Israel becomes first country to list all cemetery tombstones online

MyHeritage, the company known for its online family tree maker has digitized every cemetery in the Jewish State.

Descendants of Menucha Rochel Slonim at her grave in the ancient Jewish cemetery in Hebron (photo credit: JEWISH COMMUNITY OF HEBRON)
Descendants of Menucha Rochel Slonim at her grave in the ancient Jewish cemetery in Hebron
Finding a relative's grave can be a tedious experience. But now paying respects to a loved one can be done using an online app. Israel has become the first country in the world to have all its cemetery plots listed on the Internet. The wide-ranging project to document all cemeteries in Israel was created in a joint effort by the MyHeritage online genealogy platform and the BillionGraves database.
The NIS 4 million project included photographing more than 1.5 million tombstones in 638 cemeteries and placing them in an online searchable database, including GPS pins to be able to locate graves using a smartphone.
MyHeritage noted the project was a race against time since many tombstone inscriptions can deteriorate over the years. Hundreds of thousands of ancient graves throughout the country may be unidentifiable for this reason. For example, the Mount of Olives cemetery near Jerusalem's Old City is the oldest Jewish burial site in the world. Many tombstones were removed during the Jordanian period of pf the Old City from 1948 to 1967. 

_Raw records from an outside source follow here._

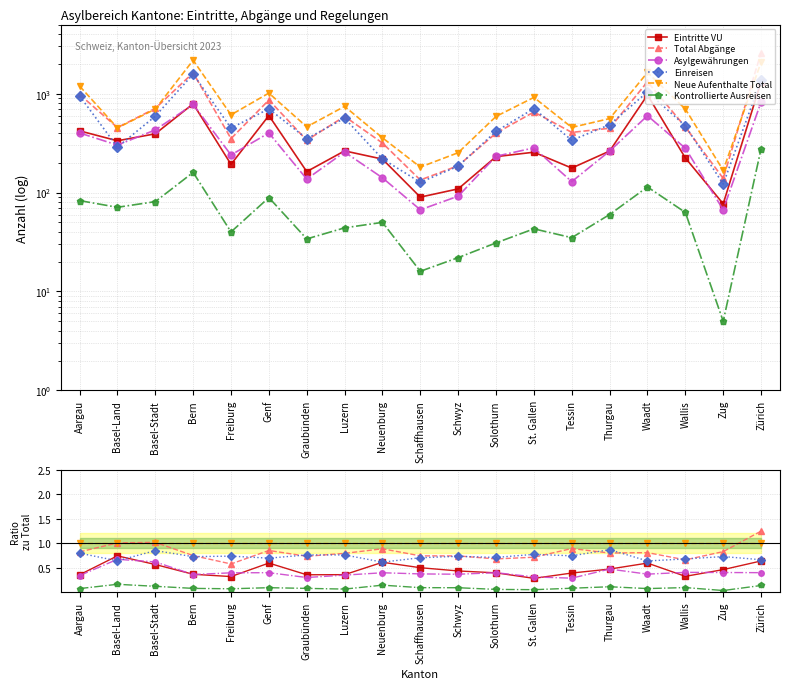

Reading right to left, list all the values displayed in this chart.

Eintritte VU: Zürich=0.6	Zug=0.5	Wallis=0.3	Waadt=0.6	Thurgau=0.5	Tessin=0.4	St. Gallen=0.3	Solothurn=0.4	Schwyz=0.4	Schaffhausen=0.5	Neuenburg=0.6	Luzern=0.4	Graubünden=0.4	Genf=0.6	Freiburg=0.3	Bern=0.4	Basel-Stadt=0.6	Basel-Land=0.7	Aargau=0.4
Total Abgänge: Zürich=1.2	Zug=0.8	Wallis=0.7	Waadt=0.8	Thurgau=0.8	Tessin=0.9	St. Gallen=0.7	Solothurn=0.7	Schwyz=0.7	Schaffhausen=0.7	Neuenburg=0.9	Luzern=0.8	Graubünden=0.7	Genf=0.9	Freiburg=0.6	Bern=0.7	Basel-Stadt=1.0	Basel-Land=1.0	Aargau=0.8
Asylgewährungen: Zürich=0.4	Zug=0.4	Wallis=0.4	Waadt=0.4	Thurgau=0.5	Tessin=0.3	St. Gallen=0.3	Solothurn=0.4	Schwyz=0.4	Schaffhausen=0.4	Neuenburg=0.4	Luzern=0.3	Graubünden=0.3	Genf=0.4	Freiburg=0.4	Bern=0.4	Basel-Stadt=0.6	Basel-Land=0.7	Aargau=0.3
Einreisen: Zürich=0.7	Zug=0.7	Wallis=0.7	Waadt=0.6	Thurgau=0.9	Tessin=0.7	St. Gallen=0.8	Solothurn=0.7	Schwyz=0.7	Schaffhausen=0.7	Neuenburg=0.6	Luzern=0.8	Graubünden=0.8	Genf=0.7	Freiburg=0.7	Bern=0.7	Basel-Stadt=0.8	Basel-Land=0.6	Aargau=0.8
Neue Aufenthalte Total: Zürich=1.0	Zug=1.0	Wallis=1.0	Waadt=1.0	Thurgau=1.0	Tessin=1.0	St. Gallen=1.0	Solothurn=1.0	Schwyz=1.0	Schaffhausen=1.0	Neuenburg=1.0	Luzern=1.0	Graubünden=1.0	Genf=1.0	Freiburg=1.0	Bern=1.0	Basel-Stadt=1.0	Basel-Land=1.0	Aargau=1.0
Kontrollierte Ausreisen: Zürich=0.1	Zug=0.0	Wallis=0.1	Waadt=0.1	Thurgau=0.1	Tessin=0.1	St. Gallen=0.0	Solothurn=0.1	Schwyz=0.1	Schaffhausen=0.1	Neuenburg=0.1	Luzern=0.1	Graubünden=0.1	Genf=0.1	Freiburg=0.1	Bern=0.1	Basel-Stadt=0.1	Basel-Land=0.2	Aargau=0.1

In Hebron, the ancient cemetery contained many unmarked graves due to a tradition not to carve inscription on the stone, however, modern researchers have been able to identify and refurbish many of the final resting places of historic figures.
In an ironic twist, MyHeritage researchers photographing the cemetery in Holon found members of their own family.

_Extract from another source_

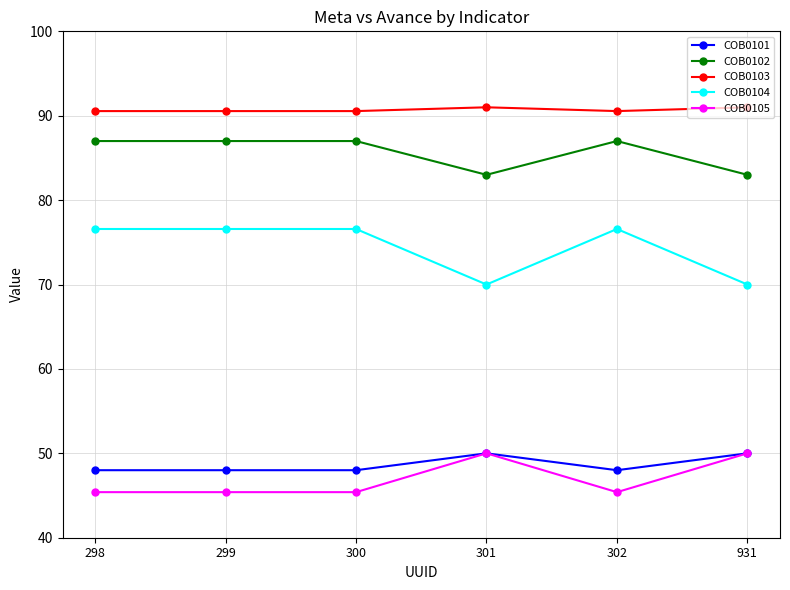

True or false: COB0105 has more than 2 interior local peaks.

False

"This is an important tool for preserving the memory of the deceased and enriching the family trees with relatives who are no longer with us," stated Ofir Abeslander, a spokesperson for MyHeritage. "Family members can be discovered several generations back, whose existence is forgotten and can be the first time to recite Kaddish for their graves."

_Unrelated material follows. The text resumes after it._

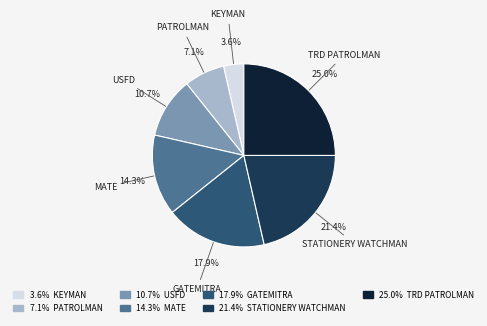

Do MATE and USFD together represent more than half of the pie?

No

The database is currently in Hebrew but MyHeritage, which has offices in the United States and Ukraine, hopes to continue its partnership with BillionGraves to digitize every cemetery in the world.
Founded in 2003, the MyHeritage online genealogy platform can help users create a family tree and research their roots.
Gilad Japhet, founder and CEO said, "gravestones are among the most valuable information sources for family history research, and although there are many thousands of cemeteries worldwide, most of them have never been documented, and their information is not available online. Time is chipping away at the gravestones and many are becoming unreadable over the years, so it’s up to our generation to preserve them.”